Each location is wheelchair accessible. However, some of the tours might not be. If you are interested in the tours, you can contact the locations beforehand to inquire about accessibility.

Air Mobility Command Museum, Dover

Young pilot in front of a fighter airplane

The museum was a 4146 Base Unit during WWII, and the Dover Army Airfield used the facility for secret rocket development. These secret operations took place in Hangar 1301. During the 1990s the hangar was restored and given a new life as the Air Mobility Command Museum and is part of the National Museum of the US Air Force's field museum system. The Museum is also listed on the National Register of Historic Places. You'll see many aircrafts, WWII-related artifacts, a refueling exhibit, and other intriguing exhibits!

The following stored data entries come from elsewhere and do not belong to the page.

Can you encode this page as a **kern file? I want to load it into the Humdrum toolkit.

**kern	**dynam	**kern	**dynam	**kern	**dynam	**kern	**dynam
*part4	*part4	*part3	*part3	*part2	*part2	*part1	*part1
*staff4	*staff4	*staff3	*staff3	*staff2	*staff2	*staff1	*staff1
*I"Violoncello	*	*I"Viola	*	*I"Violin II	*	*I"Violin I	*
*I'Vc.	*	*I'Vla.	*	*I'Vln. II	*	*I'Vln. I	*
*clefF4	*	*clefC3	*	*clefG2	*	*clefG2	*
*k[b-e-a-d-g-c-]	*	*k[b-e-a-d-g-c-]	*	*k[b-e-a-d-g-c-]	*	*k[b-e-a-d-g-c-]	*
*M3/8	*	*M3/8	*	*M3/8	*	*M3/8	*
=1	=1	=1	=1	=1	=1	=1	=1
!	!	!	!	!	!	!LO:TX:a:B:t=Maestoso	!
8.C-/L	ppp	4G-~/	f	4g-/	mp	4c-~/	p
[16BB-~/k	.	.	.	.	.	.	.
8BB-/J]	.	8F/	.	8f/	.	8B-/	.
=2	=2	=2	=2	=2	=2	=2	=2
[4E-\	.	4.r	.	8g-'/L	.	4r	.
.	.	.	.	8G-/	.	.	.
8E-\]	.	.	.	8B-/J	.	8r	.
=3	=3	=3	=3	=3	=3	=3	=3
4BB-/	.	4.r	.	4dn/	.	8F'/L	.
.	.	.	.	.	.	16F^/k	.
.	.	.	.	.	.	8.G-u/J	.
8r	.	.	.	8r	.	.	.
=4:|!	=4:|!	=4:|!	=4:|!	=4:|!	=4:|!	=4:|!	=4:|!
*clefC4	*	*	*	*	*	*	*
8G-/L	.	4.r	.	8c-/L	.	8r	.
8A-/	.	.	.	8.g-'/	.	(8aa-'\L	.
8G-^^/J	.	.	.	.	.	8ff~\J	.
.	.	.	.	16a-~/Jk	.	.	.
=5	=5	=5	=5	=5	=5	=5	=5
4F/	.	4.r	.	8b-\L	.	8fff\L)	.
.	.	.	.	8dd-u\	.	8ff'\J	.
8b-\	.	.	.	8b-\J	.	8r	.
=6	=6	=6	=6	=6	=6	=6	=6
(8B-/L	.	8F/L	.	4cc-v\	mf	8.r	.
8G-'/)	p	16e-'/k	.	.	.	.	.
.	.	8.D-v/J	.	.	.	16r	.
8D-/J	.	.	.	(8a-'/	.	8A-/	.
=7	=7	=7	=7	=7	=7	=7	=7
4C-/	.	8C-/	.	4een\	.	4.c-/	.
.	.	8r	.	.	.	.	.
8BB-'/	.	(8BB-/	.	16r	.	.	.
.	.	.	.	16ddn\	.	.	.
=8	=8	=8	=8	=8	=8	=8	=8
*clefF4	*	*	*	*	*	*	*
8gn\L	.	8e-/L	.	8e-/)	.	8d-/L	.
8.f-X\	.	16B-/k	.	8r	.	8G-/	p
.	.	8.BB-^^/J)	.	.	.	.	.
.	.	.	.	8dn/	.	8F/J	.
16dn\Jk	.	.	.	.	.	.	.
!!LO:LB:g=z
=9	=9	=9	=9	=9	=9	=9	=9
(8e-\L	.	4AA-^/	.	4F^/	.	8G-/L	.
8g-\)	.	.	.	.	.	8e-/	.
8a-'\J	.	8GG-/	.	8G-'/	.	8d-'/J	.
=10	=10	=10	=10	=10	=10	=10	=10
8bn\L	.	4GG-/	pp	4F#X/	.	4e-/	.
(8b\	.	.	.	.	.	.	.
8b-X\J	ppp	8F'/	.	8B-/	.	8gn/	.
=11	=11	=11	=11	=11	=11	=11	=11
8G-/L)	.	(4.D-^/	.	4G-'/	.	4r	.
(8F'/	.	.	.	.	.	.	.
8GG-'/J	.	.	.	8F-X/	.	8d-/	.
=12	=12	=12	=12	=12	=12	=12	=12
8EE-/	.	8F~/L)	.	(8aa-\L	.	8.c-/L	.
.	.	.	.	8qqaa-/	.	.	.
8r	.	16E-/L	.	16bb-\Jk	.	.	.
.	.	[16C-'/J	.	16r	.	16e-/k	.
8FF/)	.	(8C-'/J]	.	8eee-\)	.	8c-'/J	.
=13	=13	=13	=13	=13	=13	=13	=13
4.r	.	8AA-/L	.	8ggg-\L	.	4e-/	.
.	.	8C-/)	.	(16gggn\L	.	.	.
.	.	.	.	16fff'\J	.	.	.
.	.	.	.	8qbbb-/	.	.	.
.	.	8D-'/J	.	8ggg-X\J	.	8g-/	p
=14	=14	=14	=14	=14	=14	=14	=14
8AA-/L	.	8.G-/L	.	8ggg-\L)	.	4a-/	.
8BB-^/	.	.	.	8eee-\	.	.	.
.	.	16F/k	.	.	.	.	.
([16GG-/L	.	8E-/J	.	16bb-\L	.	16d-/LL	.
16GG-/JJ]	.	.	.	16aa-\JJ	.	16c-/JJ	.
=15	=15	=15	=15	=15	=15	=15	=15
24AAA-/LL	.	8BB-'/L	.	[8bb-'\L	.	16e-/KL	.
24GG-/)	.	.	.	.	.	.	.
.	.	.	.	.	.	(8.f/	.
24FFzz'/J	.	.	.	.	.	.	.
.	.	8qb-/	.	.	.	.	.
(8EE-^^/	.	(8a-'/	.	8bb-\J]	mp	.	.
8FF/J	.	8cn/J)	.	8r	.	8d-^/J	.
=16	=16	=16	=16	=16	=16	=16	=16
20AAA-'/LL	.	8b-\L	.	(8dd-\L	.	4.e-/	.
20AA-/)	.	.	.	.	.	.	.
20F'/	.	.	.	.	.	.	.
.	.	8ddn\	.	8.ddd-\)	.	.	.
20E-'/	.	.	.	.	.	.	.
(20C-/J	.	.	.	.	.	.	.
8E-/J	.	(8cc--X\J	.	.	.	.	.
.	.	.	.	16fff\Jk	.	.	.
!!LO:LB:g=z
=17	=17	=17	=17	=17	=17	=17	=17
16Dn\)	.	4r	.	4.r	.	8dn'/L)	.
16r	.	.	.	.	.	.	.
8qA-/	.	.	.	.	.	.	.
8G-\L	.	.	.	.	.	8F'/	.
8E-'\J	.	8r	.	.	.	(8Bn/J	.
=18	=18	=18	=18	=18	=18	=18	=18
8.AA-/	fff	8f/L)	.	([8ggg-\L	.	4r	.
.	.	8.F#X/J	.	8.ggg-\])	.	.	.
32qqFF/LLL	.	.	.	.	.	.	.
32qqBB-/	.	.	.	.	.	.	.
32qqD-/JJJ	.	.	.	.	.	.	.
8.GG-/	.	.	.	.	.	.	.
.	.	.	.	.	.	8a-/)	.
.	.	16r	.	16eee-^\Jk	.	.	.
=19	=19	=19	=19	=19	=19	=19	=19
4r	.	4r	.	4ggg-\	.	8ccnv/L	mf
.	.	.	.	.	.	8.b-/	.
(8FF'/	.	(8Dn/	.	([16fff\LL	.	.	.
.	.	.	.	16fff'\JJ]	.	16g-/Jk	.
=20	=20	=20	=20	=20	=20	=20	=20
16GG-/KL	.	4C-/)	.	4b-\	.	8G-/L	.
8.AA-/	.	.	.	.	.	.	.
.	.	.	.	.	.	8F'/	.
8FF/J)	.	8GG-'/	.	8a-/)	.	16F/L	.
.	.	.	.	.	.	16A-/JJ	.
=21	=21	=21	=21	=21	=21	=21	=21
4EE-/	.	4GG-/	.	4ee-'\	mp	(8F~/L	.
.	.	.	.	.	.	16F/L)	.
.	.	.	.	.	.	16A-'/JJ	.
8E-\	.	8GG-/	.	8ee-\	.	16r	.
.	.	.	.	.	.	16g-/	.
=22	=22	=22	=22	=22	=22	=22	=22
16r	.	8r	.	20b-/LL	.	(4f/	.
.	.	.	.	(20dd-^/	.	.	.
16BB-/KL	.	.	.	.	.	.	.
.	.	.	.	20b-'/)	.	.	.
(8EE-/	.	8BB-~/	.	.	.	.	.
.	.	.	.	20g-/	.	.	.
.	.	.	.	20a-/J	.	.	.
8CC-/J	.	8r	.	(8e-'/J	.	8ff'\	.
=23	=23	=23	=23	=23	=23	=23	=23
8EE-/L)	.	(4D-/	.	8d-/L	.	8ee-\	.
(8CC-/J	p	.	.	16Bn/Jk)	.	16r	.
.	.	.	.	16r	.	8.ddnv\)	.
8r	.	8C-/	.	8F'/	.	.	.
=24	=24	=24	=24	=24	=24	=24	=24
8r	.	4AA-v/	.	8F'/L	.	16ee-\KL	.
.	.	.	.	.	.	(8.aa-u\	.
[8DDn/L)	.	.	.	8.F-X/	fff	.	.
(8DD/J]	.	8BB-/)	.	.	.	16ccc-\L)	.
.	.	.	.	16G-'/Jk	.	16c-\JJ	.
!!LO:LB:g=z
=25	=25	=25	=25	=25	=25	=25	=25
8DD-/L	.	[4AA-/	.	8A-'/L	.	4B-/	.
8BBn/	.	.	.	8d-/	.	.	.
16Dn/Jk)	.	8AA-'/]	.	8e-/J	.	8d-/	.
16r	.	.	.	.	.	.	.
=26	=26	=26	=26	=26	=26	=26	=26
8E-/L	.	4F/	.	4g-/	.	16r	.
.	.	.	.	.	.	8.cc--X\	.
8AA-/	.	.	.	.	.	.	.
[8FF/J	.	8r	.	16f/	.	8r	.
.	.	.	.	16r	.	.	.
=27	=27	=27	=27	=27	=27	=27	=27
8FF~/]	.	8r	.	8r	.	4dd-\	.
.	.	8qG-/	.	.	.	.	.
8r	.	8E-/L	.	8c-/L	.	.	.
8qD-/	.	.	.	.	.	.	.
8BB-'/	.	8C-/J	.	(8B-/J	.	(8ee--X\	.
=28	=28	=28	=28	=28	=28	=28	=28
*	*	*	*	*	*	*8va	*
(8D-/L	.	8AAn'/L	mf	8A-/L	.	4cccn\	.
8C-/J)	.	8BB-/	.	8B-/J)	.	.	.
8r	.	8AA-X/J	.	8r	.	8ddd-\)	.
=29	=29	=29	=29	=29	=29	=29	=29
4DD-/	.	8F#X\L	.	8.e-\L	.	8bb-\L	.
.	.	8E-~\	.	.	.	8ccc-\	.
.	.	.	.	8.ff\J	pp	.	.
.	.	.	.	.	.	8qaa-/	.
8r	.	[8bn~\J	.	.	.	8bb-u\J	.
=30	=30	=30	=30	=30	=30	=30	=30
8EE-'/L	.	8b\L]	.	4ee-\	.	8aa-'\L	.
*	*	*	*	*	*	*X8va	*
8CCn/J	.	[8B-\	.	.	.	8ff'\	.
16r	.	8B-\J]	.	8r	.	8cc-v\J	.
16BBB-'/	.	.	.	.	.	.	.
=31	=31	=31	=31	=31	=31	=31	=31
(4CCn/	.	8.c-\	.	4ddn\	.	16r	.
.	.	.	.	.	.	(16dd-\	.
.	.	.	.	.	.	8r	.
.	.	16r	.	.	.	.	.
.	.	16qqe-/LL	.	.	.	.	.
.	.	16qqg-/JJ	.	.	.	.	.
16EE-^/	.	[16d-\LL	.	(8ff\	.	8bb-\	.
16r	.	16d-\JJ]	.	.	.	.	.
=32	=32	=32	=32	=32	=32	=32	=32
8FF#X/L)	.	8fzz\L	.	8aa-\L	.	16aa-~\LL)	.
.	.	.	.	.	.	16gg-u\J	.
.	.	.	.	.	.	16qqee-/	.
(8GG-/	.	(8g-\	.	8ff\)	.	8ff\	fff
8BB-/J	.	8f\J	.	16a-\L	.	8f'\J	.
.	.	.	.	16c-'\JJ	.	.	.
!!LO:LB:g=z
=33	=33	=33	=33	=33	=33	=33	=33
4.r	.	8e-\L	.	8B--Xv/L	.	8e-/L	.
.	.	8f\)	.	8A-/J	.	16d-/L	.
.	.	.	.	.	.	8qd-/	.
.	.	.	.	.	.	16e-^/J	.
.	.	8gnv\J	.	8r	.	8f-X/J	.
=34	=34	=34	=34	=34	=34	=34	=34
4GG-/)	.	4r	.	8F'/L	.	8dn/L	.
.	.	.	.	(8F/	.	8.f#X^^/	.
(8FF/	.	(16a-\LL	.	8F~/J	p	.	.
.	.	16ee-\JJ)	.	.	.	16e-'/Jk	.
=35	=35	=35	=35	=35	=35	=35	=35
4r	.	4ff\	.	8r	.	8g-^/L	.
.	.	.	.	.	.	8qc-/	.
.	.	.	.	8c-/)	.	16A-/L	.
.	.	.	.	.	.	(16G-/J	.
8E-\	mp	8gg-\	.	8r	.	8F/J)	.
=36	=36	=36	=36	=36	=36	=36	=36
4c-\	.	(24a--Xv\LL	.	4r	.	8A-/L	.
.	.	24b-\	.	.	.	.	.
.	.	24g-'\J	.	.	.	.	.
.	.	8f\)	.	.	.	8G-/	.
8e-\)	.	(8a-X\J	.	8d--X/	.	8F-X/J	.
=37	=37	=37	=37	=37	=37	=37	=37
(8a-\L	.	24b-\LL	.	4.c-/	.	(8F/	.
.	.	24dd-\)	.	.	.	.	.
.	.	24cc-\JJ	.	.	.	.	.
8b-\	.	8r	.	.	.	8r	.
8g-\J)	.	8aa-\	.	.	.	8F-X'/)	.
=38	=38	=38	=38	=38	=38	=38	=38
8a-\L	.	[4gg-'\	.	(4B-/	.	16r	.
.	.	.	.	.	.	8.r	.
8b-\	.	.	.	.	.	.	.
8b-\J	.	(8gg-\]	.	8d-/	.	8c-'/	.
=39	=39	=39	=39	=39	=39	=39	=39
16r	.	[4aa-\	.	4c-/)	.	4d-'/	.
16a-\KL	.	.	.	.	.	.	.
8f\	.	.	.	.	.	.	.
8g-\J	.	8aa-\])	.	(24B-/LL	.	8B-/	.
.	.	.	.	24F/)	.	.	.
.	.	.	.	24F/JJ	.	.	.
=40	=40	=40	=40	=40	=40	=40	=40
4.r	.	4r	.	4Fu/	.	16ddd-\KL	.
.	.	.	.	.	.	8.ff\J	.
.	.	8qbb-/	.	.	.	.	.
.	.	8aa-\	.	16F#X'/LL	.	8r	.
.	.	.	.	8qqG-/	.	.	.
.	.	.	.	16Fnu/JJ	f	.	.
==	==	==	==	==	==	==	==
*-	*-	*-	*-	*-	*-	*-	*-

The main floor of the display hangar, museum store, and restrooms are wheelchair accessible. The C-141B aircraft has a ramp for wheelchair access.

Dover International Speedway, Dover

Exciting NASCAR race

Check out the Dover International Speedway, also known as the "Monster Mile." Watch action-packed NASCAR, USAC, IRL IndyCar Series, and many more thrilling races at one of the top motorsport facilities in the country! The track has a capacity of 135,000 seats--the largest seating capacity of all sports venues in the mid-Atlantic.

There is wheelchair accessible parking, and shuttle services are available. Inside the track is wheelchair accessible seating, which also has one seat for a companion.

Grand Opera House, Wilmington

A stage waiting for the start of the show

See performances at the Grand Opera House. Shows include symphony orchestras, ballets, rock, comedy stars, jazz, family artists and many other forms of entertainment! The Grand originally opened in 1871 and was the Grand Lodge of the Masons. Designed by Thomas Dizon in a Second Empire style, the venue features a facade of cast iron with Masonic images. More than 75 shows are presented every season, bringing more than 120,000 people a year. Come see a fantastic show and magnificent architecture.

The Grand Opera House is wheelchair accessible.

One of Delaware's nicknames is "Small Wonder," and when you visit, you'll see how perfectly the name fits--it's small and it's wonderful.